Finance, Oil & Gas and IT have around 50% weightage in the Sensex. Issue is not with only skewed sectoral distribution, but also the fact these sectors are extremely sensitive in terms of price movement and provide undesirable volatility to the index. History shows us that the financial sector has been extremely sensitive to monetary policy, oil and gas to international crude prices and IT to foreign exchange movement. The Sensex volatility exposes investors to portfolio risk in case they try to replicate the Sensex in their portfolio.
 

Sensex does not capture the mood of change in economy correctly:  If you look at the way stocks have been included and excluded from the Sensex since June 2006, you get an idea that inclusions and exclusions are not always based on logic. How can one explain the fact that Sun Pharma, which was included in Sensex on 12 January 2009, was excluded on 3May 2010 and was again included on 8August 2011? Inclusions and exclusions should not be so frequent in any index, especially considering that an index like the Sensex is often projected as an index which measures barometer of the Indian economy.
 

Additionally, several stocks have been making a come back in the Sensex frequently. Out of 15 stocks which have been excluded from the Sensex post June 2006, six have made a comeback in Sensex which is clearly evident from the table below.

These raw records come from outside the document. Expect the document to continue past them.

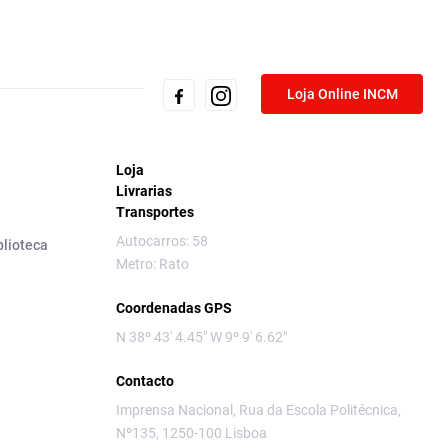
Loja Online INCM
Loja
Livrarias
Transportes
Autocarros: 58
blioteca
Metro: Rato
Coordenadas GPS
N 38º 43' 4.45" W 9º 9' 6.62"
Contacto
Imprensa Nacional, Rua da Escola Politécnica,
Nº135, 1250-100 Lisboa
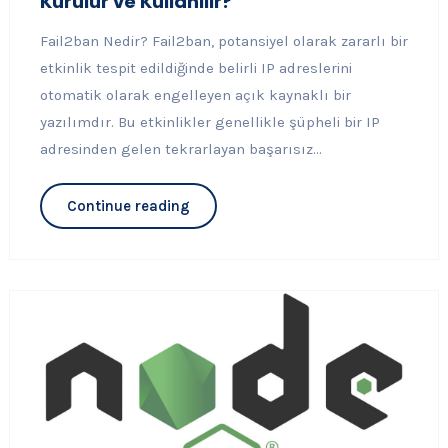
Kurulur ve Kullanılır?
Fail2ban Nedir? Fail2ban, potansiyel olarak zararlı bir
etkinlik tespit edildiğinde belirli IP adreslerini
otomatik olarak engelleyen açık kaynaklı bir
yazılımdır. Bu etkinlikler genellikle şüpheli bir IP
adresinden gelen tekrarlayan başarısız...
Continue reading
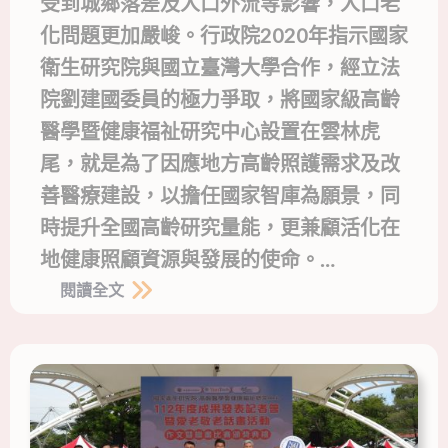
受到城鄉落差及人口外流等影響，人口老
化問題更加嚴峻。行政院2020年指示國家
衛生研究院與國立臺灣大學合作，經立法
院劉建國委員的極力爭取，將國家級高齡
醫學暨健康福祉研究中心設置在雲林虎
尾，就是為了因應地方高齡照護需求及改
善醫療建設，以擔任國家智庫為願景，同
時提升全國高齡研究量能，更兼顧活化在
地健康照顧資源與發展的使命。…
閱讀全文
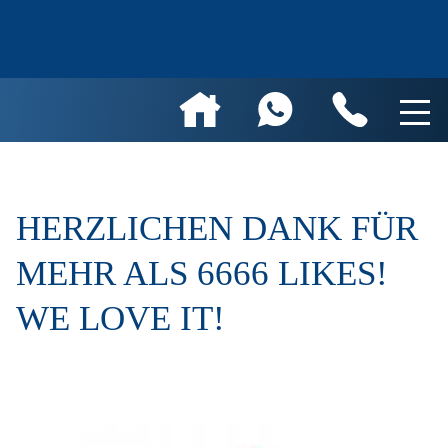
HERZLICHEN DANK FÜR
MEHR ALS 6666 LIKES!
WE LOVE IT!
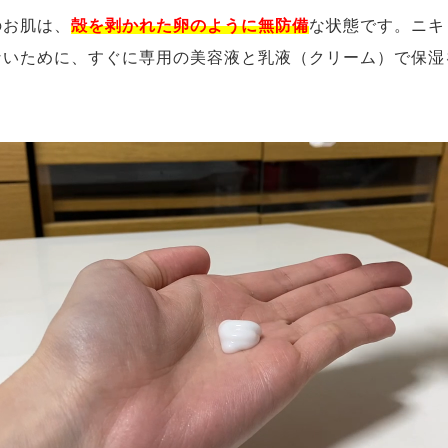
のお肌は、
殻を剥かれた卵のように無防備
な状態です。ニキ
ないために、すぐに専用の美容液と乳液（クリーム）で保湿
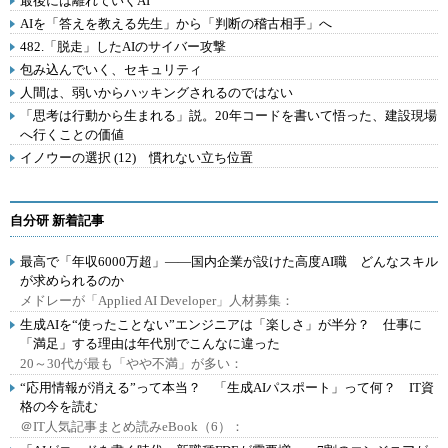
最後には離れていくAI
AIを「答えを教える先生」から「判断の稽古相手」へ
482.「脱走」したAIのサイバー攻撃
包み込んでいく、セキュリティ
人間は、弱いからハッキングされるのではない
「思考は行動から生まれる」説。20年コードを書いて悟った、建設現場
へ行くことの価値
イノウーの選択 (12) 慣れない立ち位置
自分研 新着記事
最高で「年収6000万超」――国内企業が設けた高度AI職 どんなスキル
が求められるのか
メドレーが「Applied AI Developer」人材募集：
生成AIを“使ったことない”エンジニアは「楽しさ」が半分？ 仕事に
「満足」する理由は年代別でこんなに違った
20～30代が最も「やや不満」が多い：
“応用情報が消える”って本当？ 「生成AIパスポート」って何？ IT資
格の今を読む
＠IT人気記事まとめ読みeBook（6）：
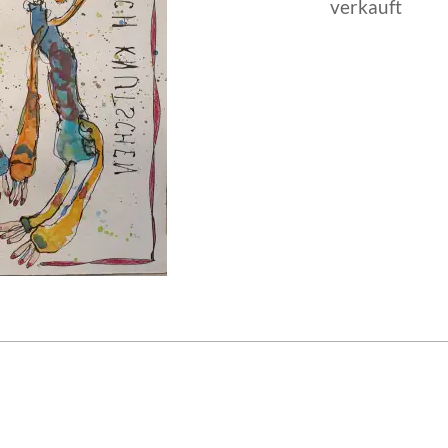
verkauft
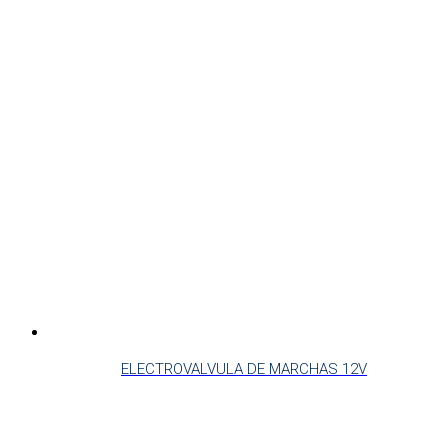
ELECTROVALVULA DE MARCHAS 12V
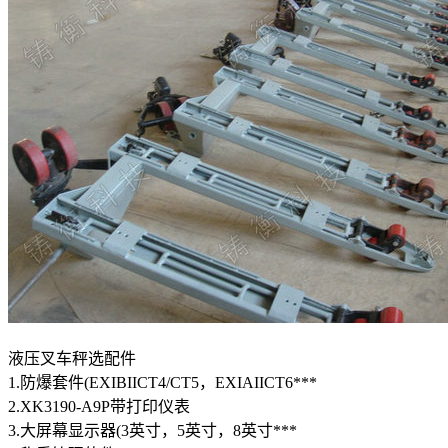
液压叉车秤选配件
1.防爆套件(EXIBIICT4/CT5，EXIAIICT6***
2.XK3190-A9P带打印仪表
3.大屏幕显示器(3英寸，5英寸，8英寸***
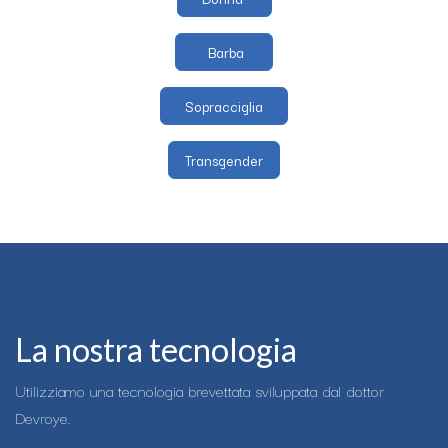
Barba
Sopracciglia
Transgender
La nostra tecnologia
Utilizziamo una tecnologia brevettata sviluppata dal dottor
Devroye.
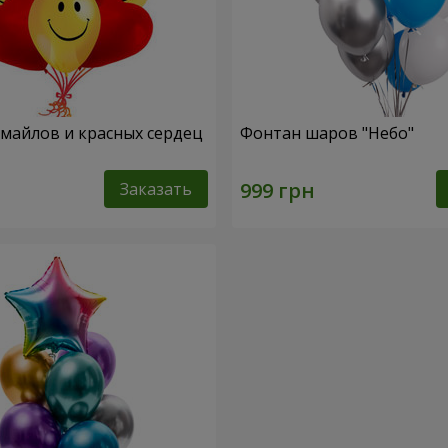
смайлов и красных сердец
Фонтан шаров "Небо"
Заказать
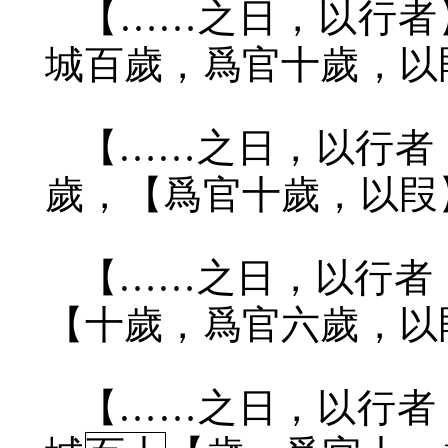
【……之日，以行者
城百歲，爲官十歲，以
【……之日，以行者
歲，【爲官十歲，以叚
【……之日，以行者
【十歲，爲官六歲，以
【……之日，以行者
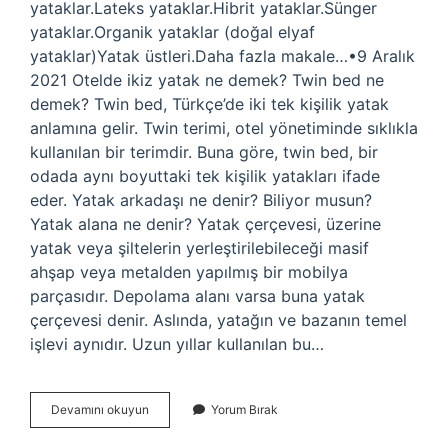
yataklar.Lateks yataklar.Hibrit yataklar.Sünger
yataklar.Organik yataklar (doğal elyaf
yataklar)Yatak üstleri.Daha fazla makale…•9 Aralık
2021 Otelde ikiz yatak ne demek? Twin bed ne
demek? Twin bed, Türkçe’de iki tek kişilik yatak
anlamına gelir. Twin terimi, otel yönetiminde sıklıkla
kullanılan bir terimdir. Buna göre, twin bed, bir
odada aynı boyuttaki tek kişilik yatakları ifade
eder. Yatak arkadaşı ne denir? Biliyor musun?
Yatak alana ne denir? Yatak çerçevesi, üzerine
yatak veya şiltelerin yerleştirilebileceği masif
ahşap veya metalden yapılmış bir mobilya
parçasıdır. Depolama alanı varsa buna yatak
çerçevesi denir. Aslında, yatağın ve bazanın temel
işlevi aynıdır. Uzun yıllar kullanılan bu…
Yatak
Devamını okuyun
Yorum Bırak
Neye
Denir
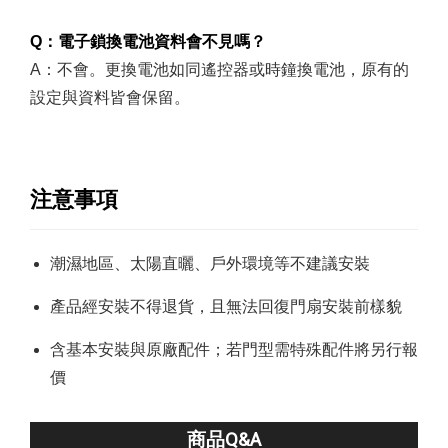
Q：電子鎖換電池資料會不見嗎？
A：不會。更換電池如同遙控器或時鐘換電池，原有的
設定與資料皆會保留。
注意事項
潮濕地區、太陽直曬、戶外環境等不建議安裝
產品經安裝不得退貨，且無法回復門扇安裝前樣貌
含基本安裝與原廠配件；若門型需特殊配件將另行報
價
商品Q&A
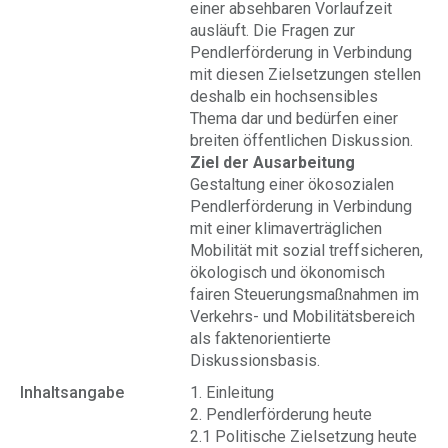
einer absehbaren Vorlaufzeit
ausläuft. Die Fragen zur
Pendlerförderung in Verbindung
mit diesen Zielsetzungen stellen
deshalb ein hochsensibles
Thema dar und bedürfen einer
breiten öffentlichen Diskussion.
Ziel der Ausarbeitung
Gestaltung einer ökosozialen
Pendlerförderung in Verbindung
mit einer klimaverträglichen
Mobilität mit sozial treffsicheren,
ökologisch und ökonomisch
fairen Steuerungsmaßnahmen im
Verkehrs- und Mobilitätsbereich
als faktenorientierte
Diskussionsbasis.
Inhaltsangabe
1. Einleitung
2. Pendlerförderung heute
2.1 Politische Zielsetzung heute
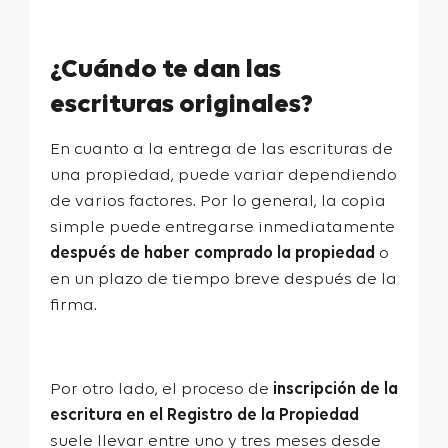
¿Cuándo te dan las
escrituras originales?
En cuanto a la entrega de las escrituras de
una propiedad, puede variar dependiendo
de varios factores. Por lo general, la copia
simple puede entregarse inmediatamente
después de haber comprado la propiedad
o
en un plazo de tiempo breve después de la
firma.
Por otro lado, el proceso de
inscripción de la
escritura en el Registro de la Propiedad
suele llevar entre uno y tres meses desde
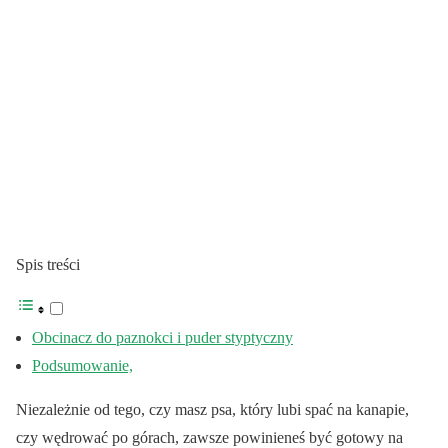
Spis treści
Obcinacz do paznokci i puder styptyczny
Podsumowanie,
Niezależnie od tego, czy masz psa, który lubi spać na kanapie,
czy wędrować po górach, zawsze powinieneś być gotowy na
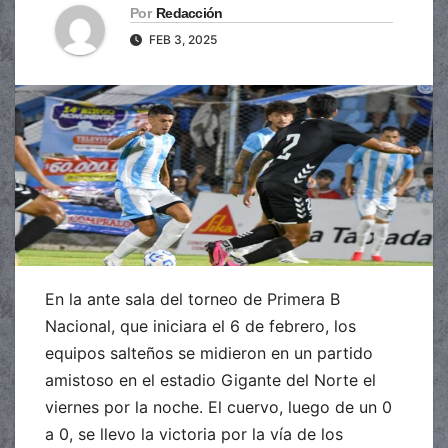
Por
Redacción
FEB 3, 2025
En la ante sala del torneo de Primera B
Nacional, que iniciara el 6 de febrero, los
equipos salteños se midieron en un partido
amistoso en el estadio Gigante del Norte el
viernes por la noche. El cuervo, luego de un 0
a 0, se llevo la victoria por la vía de los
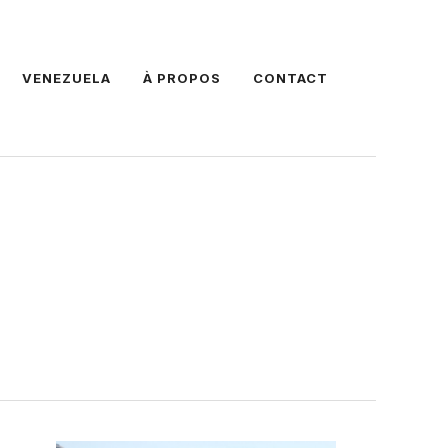
VENEZUELA
À PROPOS
CONTACT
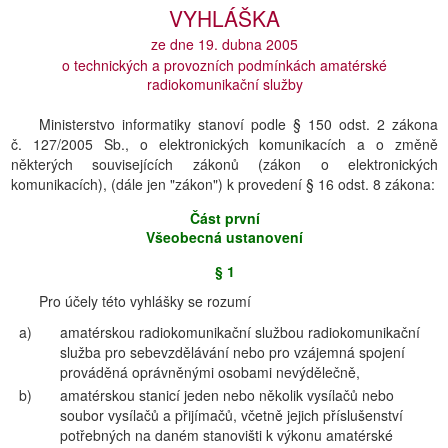
VYHLÁŠKA
ze dne 19. dubna 2005
o technických a provozních podmínkách amatérské
radiokomunikační služby
Ministerstvo informatiky stanoví podle § 150 odst. 2 zákona
č. 127/2005 Sb., o elektronických komunikacích a o změně
některých souvisejících zákonů (zákon o elektronických
komunikacích), (dále jen "zákon") k provedení § 16 odst. 8 zákona:
Část první
Všeobecná ustanovení
§ 1
Pro účely této vyhlášky se rozumí
a)
amatérskou radiokomunikační službou radiokomunikační
služba pro sebevzdělávání nebo pro vzájemná spojení
prováděná oprávněnými osobami nevýdělečně,
b)
amatérskou stanicí jeden nebo několik vysílačů nebo
soubor vysílačů a přijímačů, včetně jejich příslušenství
potřebných na daném stanovišti k výkonu amatérské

If stocks make such frequent come back in the index, won’t it be fair to say that the index is not capturing the mood of the economy correctly. Ideally new stocks which reflect the emerging economy should also be included in the Sensex by making it more broad-based.
 

Usage of Sensex can be manipulated by fund managers:  Many fund managers use the Sensex as the benchmark index for measuring and showing performance of schemes of their funds. These schemes do not replicate stocks in the index, barring cases of index funds which have stocks almost in the same pattern as the index.  It is very easy for fund managers to manipulate the performance of their schemes operating against the Sensex because of limitations such as skewed distribution of the sectors and stocks in the Sensex. It is a different story that many of fund managers still find it difficult to beat the benchmark index.
 

The Sensex does not seem to represent the Indian economy correctly. The movement in the Sensex often misrepresents the behavior of the Indian economy in general and stock market in particular. The index needs to be made more broad-based in terms of number of companies and sectors. Also emerging companies should be adequately represented in Sensex.

 

 

User

COMMENTS

Shekhar

4 years ago

If the writer feels that Sensex needs to be more "broad-based", why doesn't he suggest changes to it (specifically in which stocks should be included, which to be excluded, how the weightages should be changed, etc)

Writing such articles is easy; pointing out shortcomings in others views is easy. What makes a difference is - if you are able to suggest specific actionable changes & give adequate justification for your ideas. You should convince others or get convinced.

My suggestion for changes in Sensex (with justification): Telecom as a sector is under-represented. One way of choosing industry weightages for Sensex could be that industry's contribution to the country's GDP (& not the market capitalization). Other more intelligent readers can comment on the same.

Regards,
shekhar

REPLY

Guramandeep Singh

In Reply to Shekhar 4 years ago

Dear Shekhar,

If pointing out shortcomings was that easy, I wonder why they haven't been pointed out earlier. I believe that this article was very apt at the issue it wanted to raise. The issue being an opinion as to why the Sensex does not adequately represent the Indian Economy.

It is a similar issue to talking about how bad our political environment is, but then again I have not seen everybody start a political party. As much as I like your pro-activeness at suggesting a solution, I do not agree with your comment about not having a discussion about a problem unless you have a solution to it. I believe that unless we acknowledge and accept an issue, we will not be in the right frame of mind to suggest a solution.

Vivek:

I loved this article and the the issue you have brought forth. I hope more of us take notice and urge the regulators to do something about this.